As for bullet visibility - I've actually put a quite a bit of time into it. I do try to strike a balance between good looking graphics and bullet visibility. I think there's a lot of bullet hell games out there that don't look that great because of it. Everyone can be different, someone people might have a hard time vs others won't.  Because of that I tried to include as many options as possible for people who might have issues - not sure if you poked around the options menu. Basically, you said "take the graphics down a notch" - you can do this yourself with options. Firstly you can dim the background - you can even selectively disable background elements. You can change the color and style of the bullets. You can change the color of the bullets per level (this feature might be buggy in the demo I have now, but it's since been fixed - just not updated in the demo).  There aren't too many styles of bullets right now - but I plan to add more .  You can also turn off debris particles and/or explosions altogether. 

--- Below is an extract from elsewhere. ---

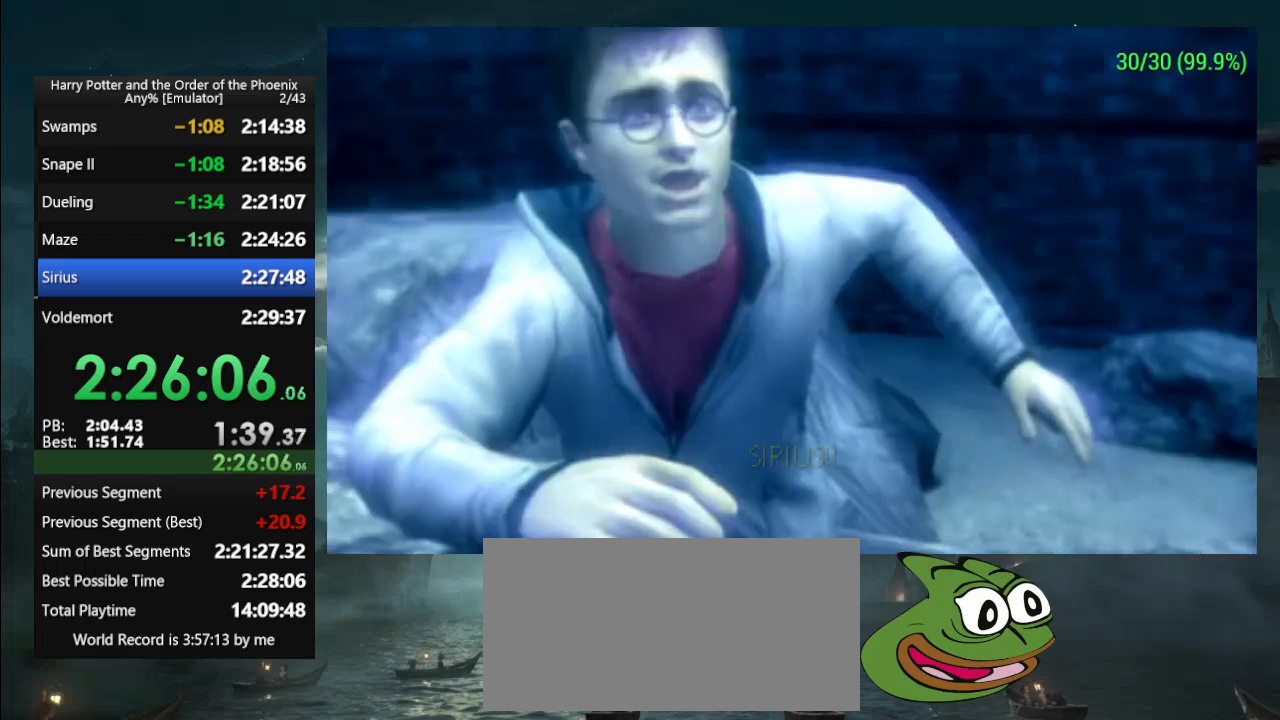
{"buttons": [], "events": []}
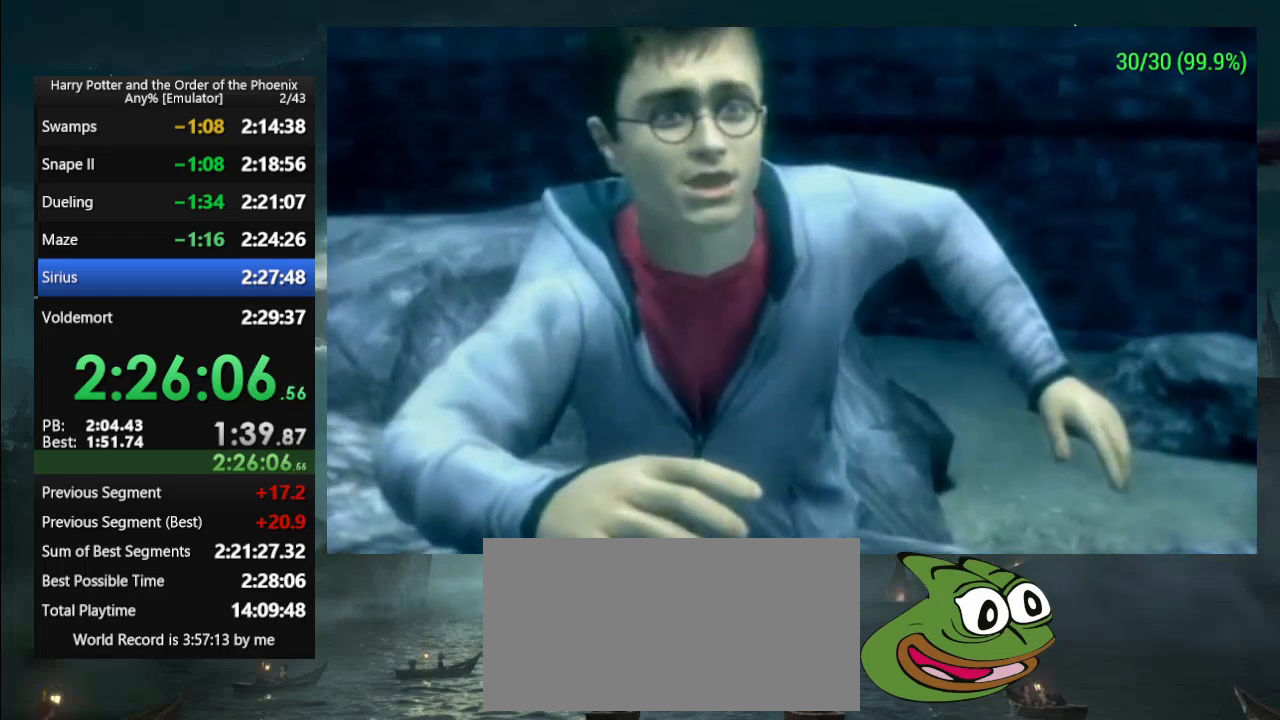
{"buttons": ["L1"], "events": [[300, "L1", "down"]]}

Really meant to accommodate multiple types of players. There are players that might play more casually - maybe credit feed a little, maybe play on a lower difficulty and will want a nice visual experience vs players who want to score chase and optimize on the highest difficulty. 

As for the TV sitch - not sure if you say TV if you're sitting on a couch playing it like a console game - honestly I can't play bullet hell games like this. A lot of these are designed around Japanese arcade cabinets where you sit down directly in front of it. From what I've seen the most popular options are either PC(or console plugged into a monitor) or the Nintendo Switch (handheld). Often with vertical shmups like this - it's put in TATE mode (which SF also supports) and rotate the screen to a portrait orientation. 

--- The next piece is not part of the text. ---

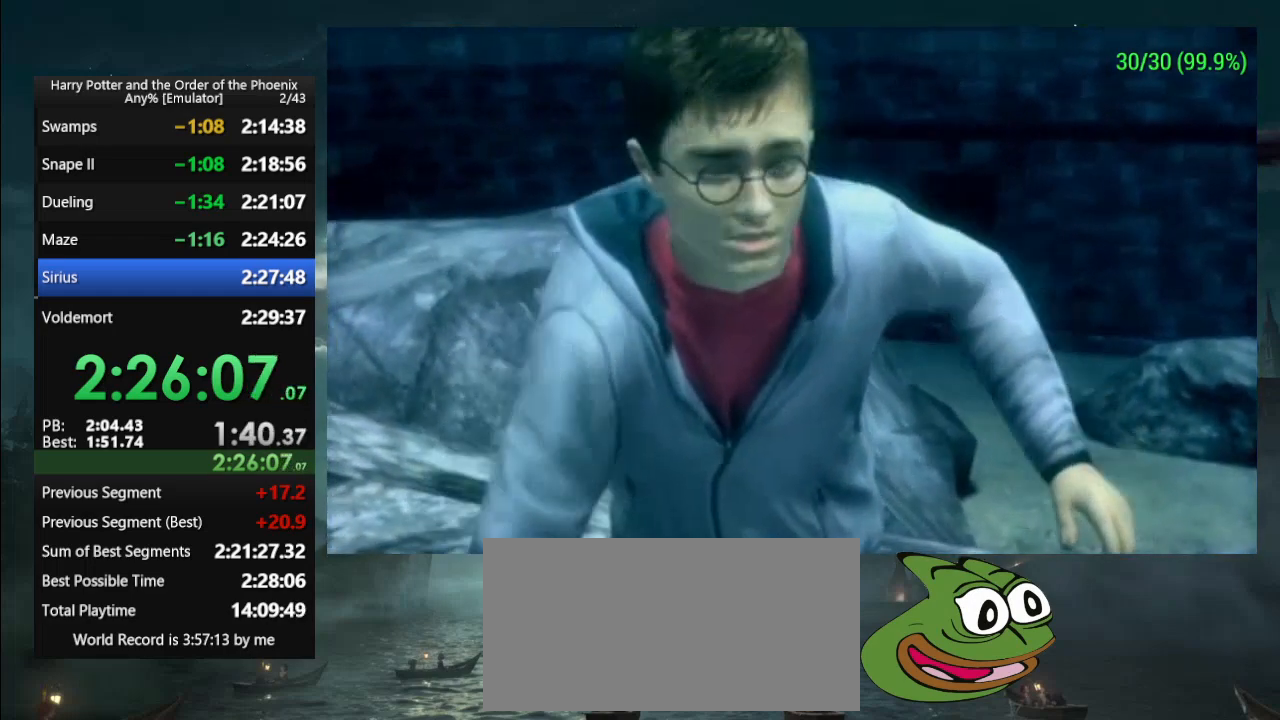
{"buttons": [], "events": [[100, "L1", "up"]]}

Artstyle/gameplay inspiration - you nailed it pretty close on the head. My goal was to make a game with more "western" art style with Japanese gameplay design. 

I didn't intentionally set out to make "Amiga inspired graphics" but I did grow up playing DOS games which are similar so I think it naturally came out in my art style.  Design it meant to be a little manic, little bit bullet hell. Not quite as fast as bullets from Psikyo/Raiden games but also not slowing moving thru a screen full of slowly moving bullets.

Glad you noticed the bosses. Each stage has two midbosses and depending on the rank one or both of those midbosses might be something different. Bosses are also completely different based on rank. Basically each stage has at least a possible total of 3 midbosses and 2 bosses. Bosses have unique sound tracks as well (although lvl 1 I think I got 3 bosses -one of those is not unique). I think the game will have an upwards of 25 unique music tracks. I started making a shmup because it was a creative outlet for me and drawing cool spaceships was my favorite part - everything else is work - so the game will end up with around 250 unique enemies (i.ve got a castlevania style bestiary of all the enemies you've encountered - not in the demo now, but it's a feature I have). 


Thanks again for the feedback - I really do appreciate it - especially more constructive criticism. I know hearing "wow this game is so awesome" *feels* better to hear- but actually hearing what issues people have is actually more valuable in the long rung.